Moonshot AI's Kimi K2 Thinking scores 71.3% on SWE‑Bench, beating leading models
Moonshot AI’s latest release, Kimi K2 Thinking, has been put through the same coding gauntlet that separates hype from real progress. The model was evaluated on SWE‑Bench, a benchmark that measures how well language models can generate correct software patches across a range of real‑world tasks. Those numbers matter because developers and enterprises often look to these scores when deciding whether an open‑source alternative can replace a commercial offering.
While many open‑source LLMs still lag behind the big players, K2 Thinking’s performance suggests a shift in the balance. The company’s own comparison chart lines up the results against the current heavyweights, highlighting where the new model overtakes them. This sets the stage for a closer look at the exact figures and how they stack up against GPT‑5, Claude Sonnet 4.5 and even China’s Deepseek‑V3.2.
For coding, K2 Thinking scored 71.3 percent on SWE-Bench Verified and 61.1 percent on SWE-Multilingual.
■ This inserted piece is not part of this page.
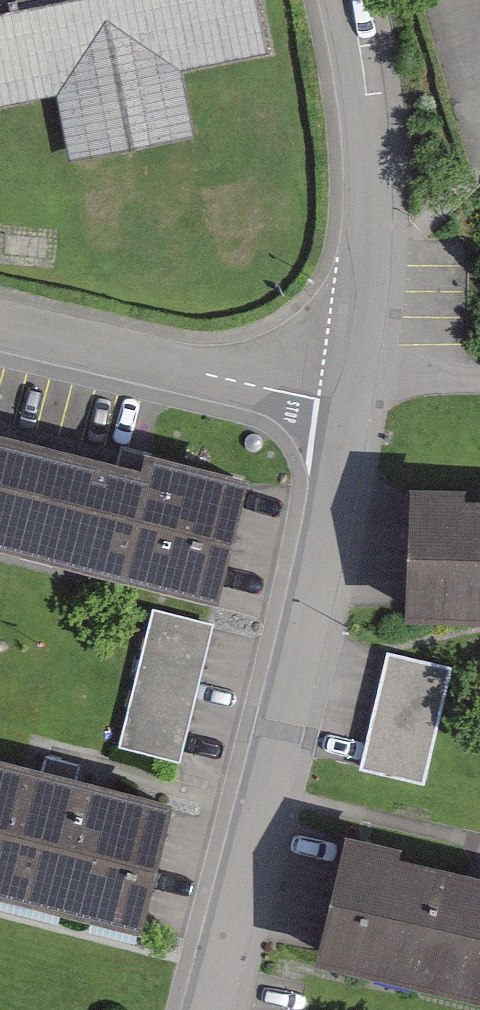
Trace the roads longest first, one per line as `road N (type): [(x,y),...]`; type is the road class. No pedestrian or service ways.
road 1 (residential): [(214,1009),(302,671),(354,378)]
road 2 (residential): [(354,378),(365,134),(345,0)]
road 3 (residential): [(354,378),(248,378),(0,325)]
road 4 (residential): [(479,378),(354,378)]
Moonshot's comparison chart shows that these results put K2 Thinking ahead of some leading commercial models like GPT-5 and Claude Sonnet 4.5, as well as Chinese rival Deepseek-V3.2 in certain tests. To show off its coding skills, Moonshot highlights a demo where Kimi K2 Thinking generated a fully functional Word-style document editor from a single prompt.
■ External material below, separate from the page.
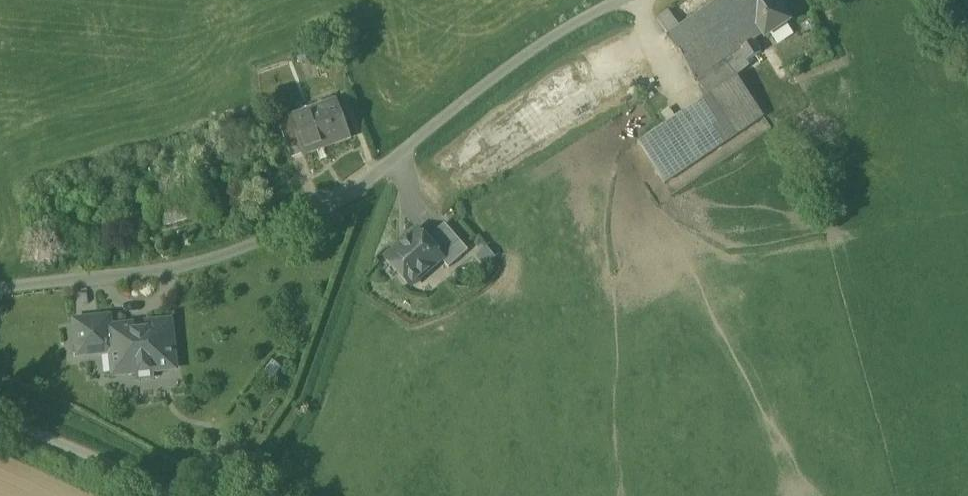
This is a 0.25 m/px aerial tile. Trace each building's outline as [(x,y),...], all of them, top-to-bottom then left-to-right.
[(667,38),(696,82),(741,52),(756,42),(764,37),(740,0),(724,0),(681,29),(669,37),(667,38)] [(774,0),(740,0),(764,37),(766,39),(790,23),(774,0)] [(670,12),(658,20),(669,37),(681,29),(670,12)] [(748,63),(763,52),(756,42),(741,52),(748,63)] [(741,52),(696,82),(708,99),(738,78),(752,69),(748,63),(741,52)] [(708,99),(639,145),(666,185),(765,118),(738,78),(708,99)] [(292,120),(291,121),(299,142),(304,156),(319,151),(319,149),(351,137),(338,103),(292,120)] [(289,112),(276,117),(288,146),(299,142),(291,121),(292,120),(289,112)] [(186,172),(142,184),(157,230),(200,218),(186,172)] [(445,225),(426,242),(443,261),(442,261),(449,269),(469,252),(445,225)] [(418,232),(386,260),(412,288),(442,261),(443,261),(426,242),(418,232)] [(147,333),(135,334),(134,328),(112,330),(111,319),(100,320),(104,356),(113,355),(115,376),(137,374),(137,381),(154,380),(154,372),(175,370),(170,324),(146,327),(147,333)] [(100,320),(75,322),(78,358),(104,356),(100,320)]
The company says the model delivers strong results on HTML, React, and other front-end tasks, turning prompts into responsive, production-ready apps. Moonshot also points to K2 Thinking's step-by-step reasoning abilities.
What does Kimi K2 Thinking’s benchmark performance really mean? At 71.3 percent on SWE‑Bench Verified and 61.1 percent on SWE‑Multilingual, the model outpaces several well‑known commercial systems in those specific tests. The numbers, however, are confined to the benchmarks cited; it’s unclear whether the advantage persists in broader coding tasks.
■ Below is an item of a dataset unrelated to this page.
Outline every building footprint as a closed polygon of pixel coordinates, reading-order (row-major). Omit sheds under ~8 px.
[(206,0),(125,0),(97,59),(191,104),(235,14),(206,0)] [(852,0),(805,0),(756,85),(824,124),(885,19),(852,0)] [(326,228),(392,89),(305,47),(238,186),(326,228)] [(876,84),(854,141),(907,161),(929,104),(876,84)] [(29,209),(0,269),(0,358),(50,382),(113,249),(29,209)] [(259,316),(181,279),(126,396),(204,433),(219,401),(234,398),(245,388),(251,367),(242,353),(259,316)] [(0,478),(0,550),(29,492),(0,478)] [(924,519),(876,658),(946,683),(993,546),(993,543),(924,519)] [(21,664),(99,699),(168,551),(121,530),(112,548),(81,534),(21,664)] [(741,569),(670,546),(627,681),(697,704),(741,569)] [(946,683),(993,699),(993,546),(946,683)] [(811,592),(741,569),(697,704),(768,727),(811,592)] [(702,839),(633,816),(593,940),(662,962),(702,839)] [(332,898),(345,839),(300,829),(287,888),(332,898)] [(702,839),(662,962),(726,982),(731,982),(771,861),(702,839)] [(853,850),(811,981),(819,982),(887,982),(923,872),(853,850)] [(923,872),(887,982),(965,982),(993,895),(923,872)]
Training reportedly cost about $4.6 million, a figure that suggests a significant investment for an open‑source effort. Yet the MIT license adds a commercial twist: firms pulling in over $20 million a month or serving more than 100 million monthly active users must display the Kimi K2 name prominently. That clause hints at worries over U.S.
companies adopting cheaper Chinese‑origin models, but the actual impact on adoption remains uncertain. The comparison chart places K2 Thinking ahead of GPT‑5, Claude Sonnet 4.5, and Deepseek‑V3.2 in certain test slices, though the scope of those slices isn’t fully detailed. In short, the model sets a notable record among open‑source LLMs, but whether the scores translate into real‑world advantage or market shift is still open.
Further Reading
- Moonshot's $4.6 million 'Kimi K2 Thinking' takes top spots on reasoning benchmarks, beating GPT-5 and Claude - Implicator
- Introducing Kimi K2 Thinking - Moonshot - Moonshot AI (Official Blog)
- kimi-k2-thinking - Ollama - Ollama
Common Questions Answered
What scores did Moonshot AI's Kimi K2 Thinking achieve on the SWE‑Bench benchmarks?
Kimi K2 Thinking scored 71.3 percent on the SWE‑Bench Verified benchmark and 61.1 percent on the SWE‑Multilingual benchmark. These results place it ahead of several leading commercial models in those specific tests.
How does Kimi K2 Thinking's performance compare to commercial models like GPT‑5 and Claude Sonnet 4.5?
According to Moonshot AI's comparison chart, K2 Thinking outperformed GPT‑5, Claude Sonnet 4.5, and the Chinese model Deepseek‑V3.2 on certain SWE‑Bench tests. The advantage is specific to the benchmark metrics reported, not necessarily all coding tasks.
What does the benchmark demo involving a Word‑style document editor illustrate about Kimi K2 Thinking?
The demo shows K2 Thinking generating a fully functional Word‑style document editor from a single prompt, highlighting its ability to produce complex, end‑to‑end code solutions. This example serves as a practical illustration of the model's coding capabilities beyond raw benchmark numbers.
What are the reported development costs and licensing terms for Kimi K2 Thinking?
Moonshot AI states that training Kimi K2 Thinking cost about $4.6 million, indicating a substantial investment for an open‑source effort. The model is released under an MIT license, allowing broad use and modification by developers and enterprises.